Hohe Kupfernachfrage im 1. Hj. 2007

Nach Angaben der Brancheninstitution World Bureau of Metal Statistics summiert sich das Primärdefizit des globalen Kupfermarktes in den ersten sechs Monaten des Jahres auf 216.000 Tonnen ggü. einem Überschuss von 182.000 Tonnen im Vorjahreszeitraum. Der dominante Treiber hinter dieser Entwicklung ist abermals China. Die International Copper Study Group beziffert die Zunahme der chinesischen Kupfernachfrage von Januar bis Mai auf 37% (YoY), während die Nachfrage in Europa (EU15) und USA mit geschätzten 2,7% bzw. 3% rückläufig war.

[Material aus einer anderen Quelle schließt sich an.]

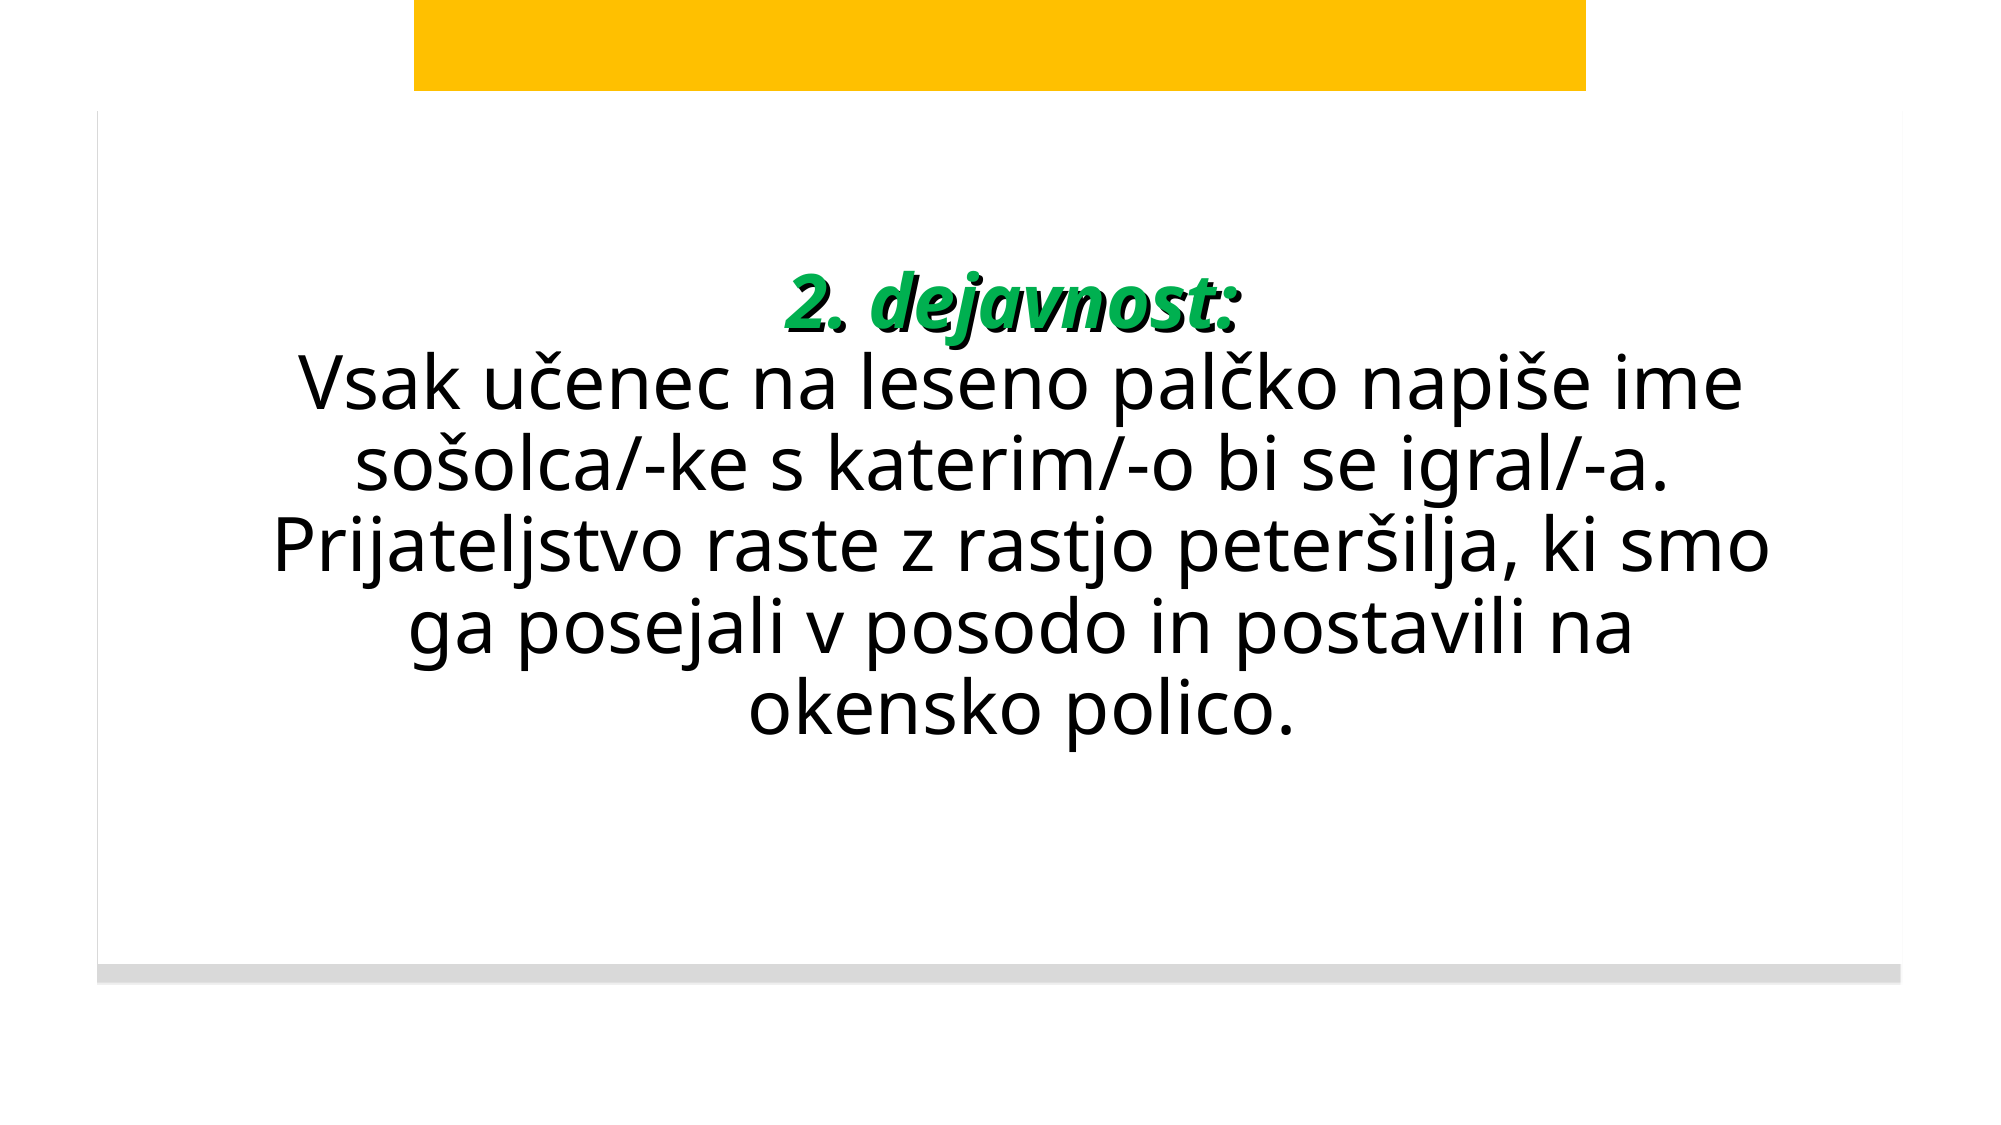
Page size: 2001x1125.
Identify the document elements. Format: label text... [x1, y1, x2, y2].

text_box [0, 0, 2000, 1125]
title 2. dejavnost: Vsak učenec na leseno palčko napiše ime sošolca/-ke s katerim/-o bi se igral/-a. Prijateljstvo raste z rastjo peteršilja, ki smo ga posejali v posodo in postavili na okensko polico. [249, 202, 1795, 758]
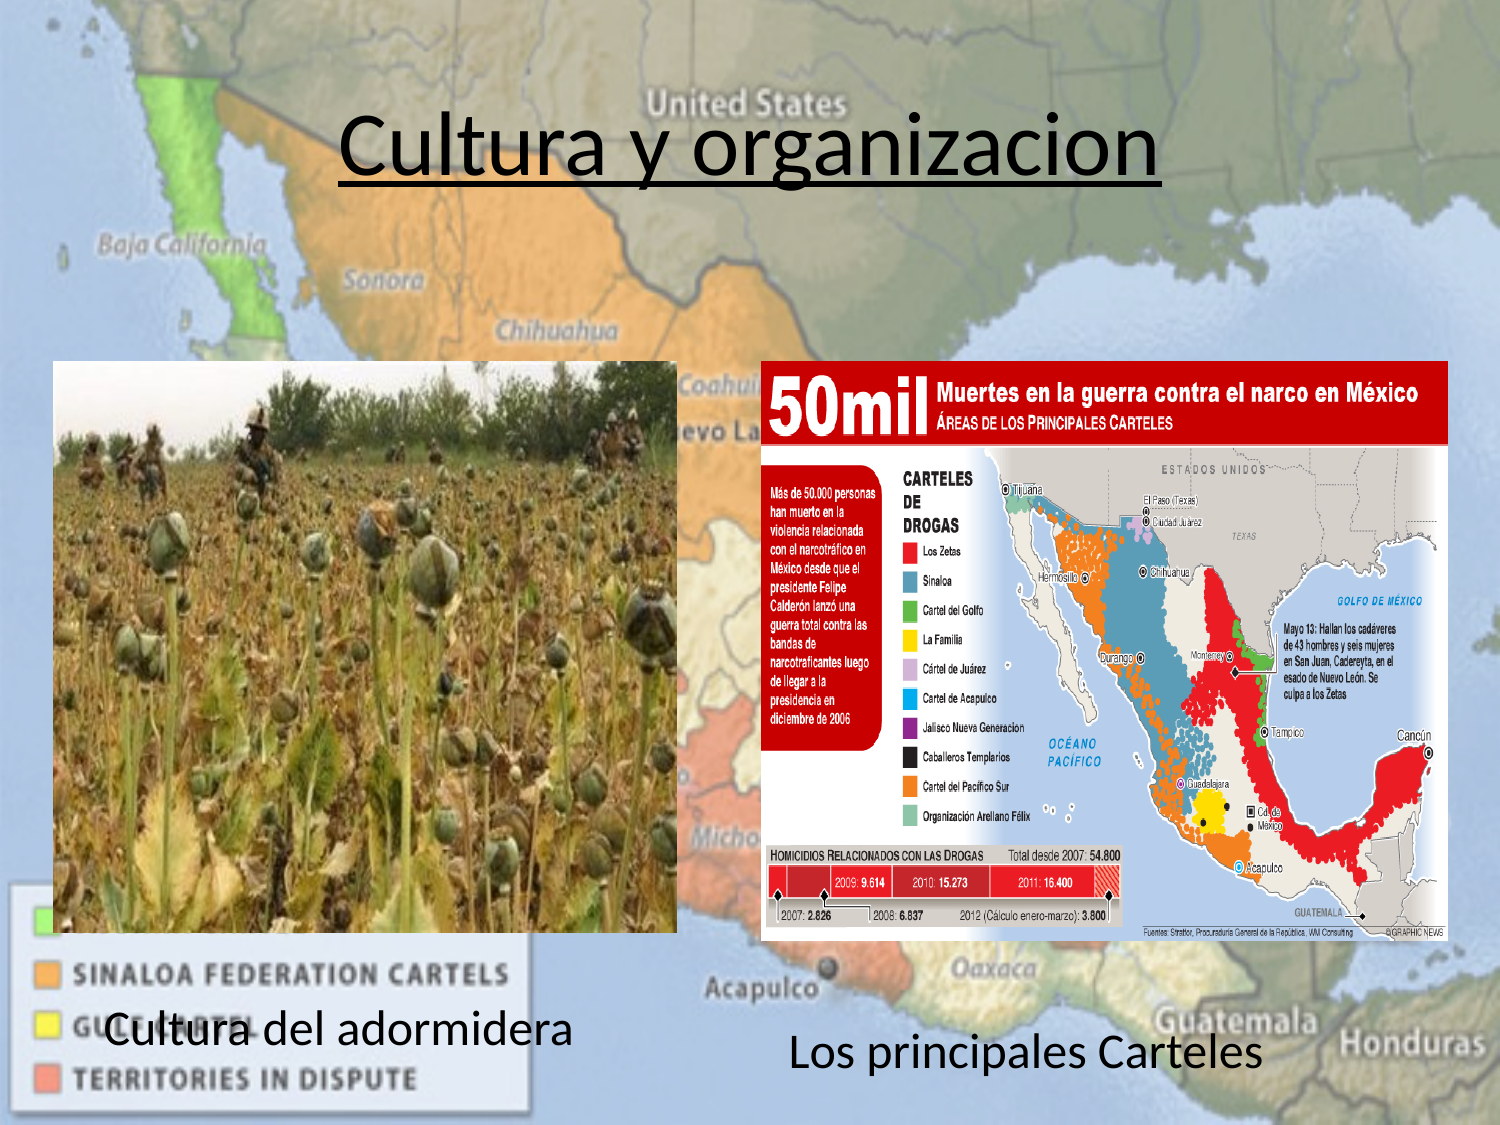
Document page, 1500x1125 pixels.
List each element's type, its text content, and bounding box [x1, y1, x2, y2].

text_box Cultura del adormidera [88, 987, 644, 1064]
picture [53, 361, 677, 933]
title Cultura y organizacion [75, 45, 1426, 233]
text_box Los principales Carteles [773, 1011, 1459, 1088]
picture [761, 361, 1448, 941]
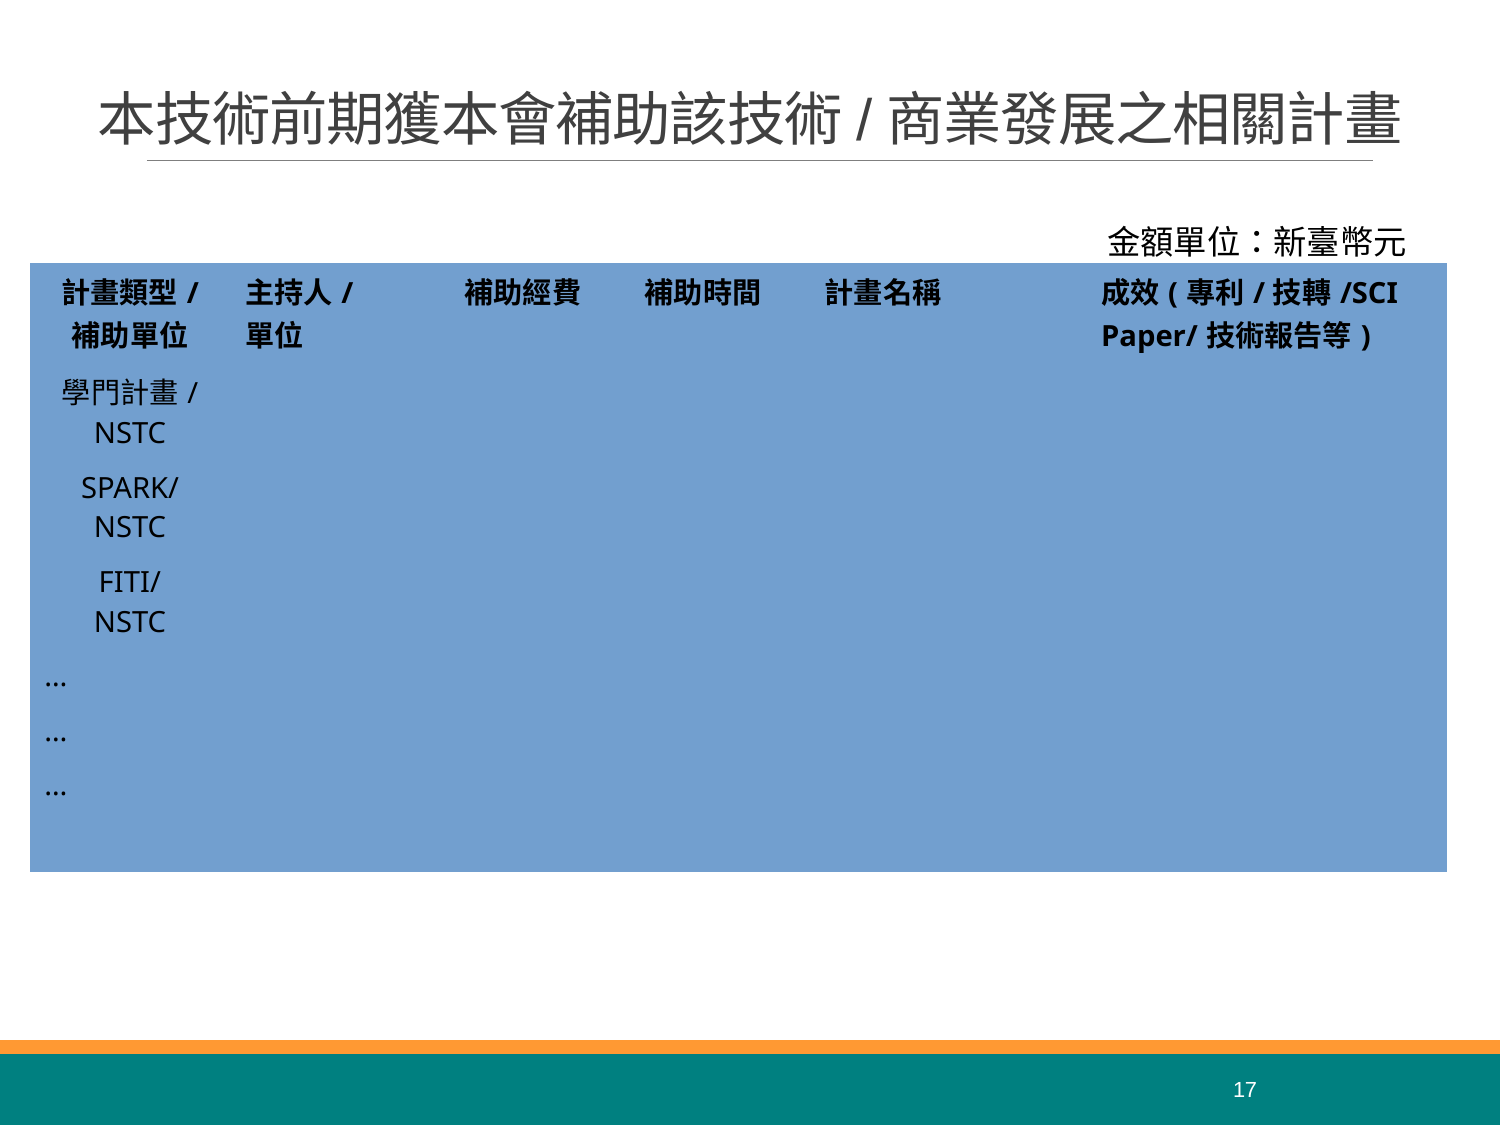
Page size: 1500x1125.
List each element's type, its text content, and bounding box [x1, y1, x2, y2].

table_cell [810, 554, 1086, 648]
table_cell [450, 812, 630, 872]
table_cell [630, 460, 810, 554]
table_cell [30, 812, 230, 872]
table_cell [230, 460, 450, 554]
table_cell [450, 703, 630, 757]
table_cell [810, 362, 1086, 460]
table_cell [450, 757, 630, 812]
table_header 主持人/ 單位 [230, 263, 450, 362]
table_header 成效(專利/技轉/SCI Paper/技術報告等) [1086, 263, 1447, 362]
table_cell [230, 812, 450, 872]
table_header 計畫類型/ 補助單位 [30, 263, 230, 362]
table_cell [810, 460, 1086, 554]
text_box 金額單位：新臺幣元 [1093, 208, 1422, 263]
table_cell [630, 554, 810, 648]
table_cell … [30, 703, 230, 757]
table_cell [630, 703, 810, 757]
table_cell [810, 703, 1086, 757]
table_cell … [30, 757, 230, 812]
text_box [1218, 1059, 1380, 1120]
table_header 補助經費 [450, 263, 630, 362]
table_cell [230, 703, 450, 757]
table_cell [1086, 812, 1447, 872]
table_cell [230, 648, 450, 703]
table_cell [1086, 460, 1447, 554]
table_cell [810, 648, 1086, 703]
table_cell [630, 812, 810, 872]
table_cell [230, 554, 450, 648]
table_cell [450, 554, 630, 648]
table_cell [450, 362, 630, 460]
table_cell [1086, 648, 1447, 703]
table_header 計畫名稱 [810, 263, 1086, 362]
table_cell FITI/ NSTC [30, 554, 230, 648]
table_cell [630, 362, 810, 460]
table_cell [810, 812, 1086, 872]
table_cell [1086, 703, 1447, 757]
table_cell [450, 460, 630, 554]
table_cell [630, 757, 810, 812]
table_cell [230, 362, 450, 460]
table_cell [630, 648, 810, 703]
table_cell [450, 648, 630, 703]
table_cell [1086, 757, 1447, 812]
table_cell [230, 757, 450, 812]
table_cell [810, 757, 1086, 812]
table_cell … [30, 648, 230, 703]
table_header 補助時間 [630, 263, 810, 362]
title 本技術前期獲本會補助該技術/商業發展之相關計畫 [29, 0, 1471, 160]
table_cell SPARK/ NSTC [30, 460, 230, 554]
table_cell [1086, 362, 1447, 460]
table_cell [1086, 554, 1447, 648]
table_cell 學門計畫/ NSTC [30, 362, 230, 460]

[pagebreak]Der Rückgang der US-Nachfrage dürfte größtenteils auf die seit 2006 anhaltende Krise im Immobilien- und Bausektor zurückzuführen sein. In den USA geht die Hälfte des gesamten Kupferverbrauchs auf die Bauindustrie zurück. Bislang spielte der Rückgang der US-Nachfrage eine untergeordnete Rolle für die globalen Kupfermärkte, da der rasant gestiegende Kupferbedarf Chinas dies überkompensierte. Obgleich die hohe Importnachfrage Pekings in den ersten vier Monaten des Jahres z.T. dem Lageraufbau (industriell und strategische Reserve) diente und daher nicht vollständig als realer Verbrauch gewertet werden kann, dürfte der Kupfermarkt bis zum Jahresende eng bleiben.



Unerwartete Angebotsschocks wie die aktuellen Streikherde bei Southern Copper in Mexiko und Peru, sowie die Engpässe bei der Stromversorgung im wichtigsten Förderland Chile könnten für eine zusätzliche Verknappung sorgen Chinas Kupferbilanz robust Chinas Nettoimporte von affinadekupfer haben sich im Juli (nach Rekordimporten bis April) erwartungsgemäß weiter abgeschwächt. Nach dem starken Lagerabbau in den chinesischen Warenhäusern und dem Ende der saisonal schwächeren Sommermonate, rechnen wir mit einer Stabilisierung der Importe im August und einer Belebung der Handelsaktivität im nahenden Herbst.



Technik und Fazit

Mit einem hängenden Doppeltop sah die Technik des Kupferpreises (cash) im Juli ziemlich bedrohlich aus und der Verfall bis Mitte August fiel mit über 15% entsprechend drastisch aus. Dann zeigte jedoch der leicht fallende Trendkanal in Verbindung mit der 200-Tage-Linie Wirkung und mit vergleichbarer (aber bullisher) Dynamik konnten die Verluste schon wieder zur Hälfte aufgeholt werden - das letzte große Fibonacci Retracement wartet nun in Verbindung mit der 38-Tage-Linie bei ca. 7.700 USD. Für Trading Longs bietet der aktuelle Pull Back zum ersten Fibo bei etwa 7.360 USD eine chancenreiche Basis. Ein Close über dem 50%igen Fibo bei 7.528 USD würde das bullishe Szenario bestätigen. Per saldo überwiegen aus unserer Sicht die Argumente für anhaltend hohe Kupferpreise. Neben der allmählichen Rückkehr der Investmentnachfrage dürfte auch der physische Bedarf in den kommenden Monaten weiter anziehen, so dass wir einen moderaten Anstieg der Kupferpreise bis zum Jahresende als das wahrscheinlichste Szenario sehen. Die jüngst wieder gestiegene Gefahr einer US-Rezession bleibt weiterhin das größte Downsiderisiko.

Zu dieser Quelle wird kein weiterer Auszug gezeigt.